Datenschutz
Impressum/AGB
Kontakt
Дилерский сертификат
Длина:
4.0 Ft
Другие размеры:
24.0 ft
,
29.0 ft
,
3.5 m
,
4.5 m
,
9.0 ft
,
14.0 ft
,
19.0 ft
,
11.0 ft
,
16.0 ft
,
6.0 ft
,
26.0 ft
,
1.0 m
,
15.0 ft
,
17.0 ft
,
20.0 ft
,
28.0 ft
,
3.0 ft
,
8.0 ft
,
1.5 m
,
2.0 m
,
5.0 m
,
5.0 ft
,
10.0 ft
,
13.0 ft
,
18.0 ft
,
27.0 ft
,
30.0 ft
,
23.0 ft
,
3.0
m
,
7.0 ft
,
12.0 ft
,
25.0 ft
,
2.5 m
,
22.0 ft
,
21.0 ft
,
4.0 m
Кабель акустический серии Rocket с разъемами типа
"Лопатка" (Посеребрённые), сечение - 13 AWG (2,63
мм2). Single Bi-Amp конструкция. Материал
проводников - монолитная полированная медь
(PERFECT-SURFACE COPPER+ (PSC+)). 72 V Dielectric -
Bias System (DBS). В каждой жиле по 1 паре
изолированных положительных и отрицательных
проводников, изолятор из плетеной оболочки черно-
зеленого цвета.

What this task involves:
Every record, copied exactly, is the expected answer.

Task solution:
Datenschutz
Impressum/AGB
Kontakt
Дилерский сертификат
Длина:
4.0 Ft
Другие размеры:
24.0 ft
,
29.0 ft
,
3.5 m
,
4.5 m
,
9.0 ft
,
14.0 ft
,
19.0 ft
,
11.0 ft
,
16.0 ft
,
6.0 ft
,
26.0 ft
,
1.0 m
,
15.0 ft
,
17.0 ft
,
20.0 ft
,
28.0 ft
,
3.0 ft
,
8.0 ft
,
1.5 m
,
2.0 m
,
5.0 m
,
5.0 ft
,
10.0 ft
,
13.0 ft
,
18.0 ft
,
27.0 ft
,
30.0 ft
,
23.0 ft
,
3.0
m
,
7.0 ft
,
12.0 ft
,
25.0 ft
,
2.5 m
,
22.0 ft
,
21.0 ft
,
4.0 m
Кабель акустический серии Rocket с разъемами типа
"Лопатка" (Посеребрённые), сечение - 13 AWG (2,63
мм2). Single Bi-Amp конструкция. Материал
проводников - монолитная полированная медь
(PERFECT-SURFACE COPPER+ (PSC+)). 72 V Dielectric -
Bias System (DBS). В каждой жиле по 1 паре
изолированных положительных и отрицательных
проводников, изолятор из плетеной оболочки черно-
зеленого цвета.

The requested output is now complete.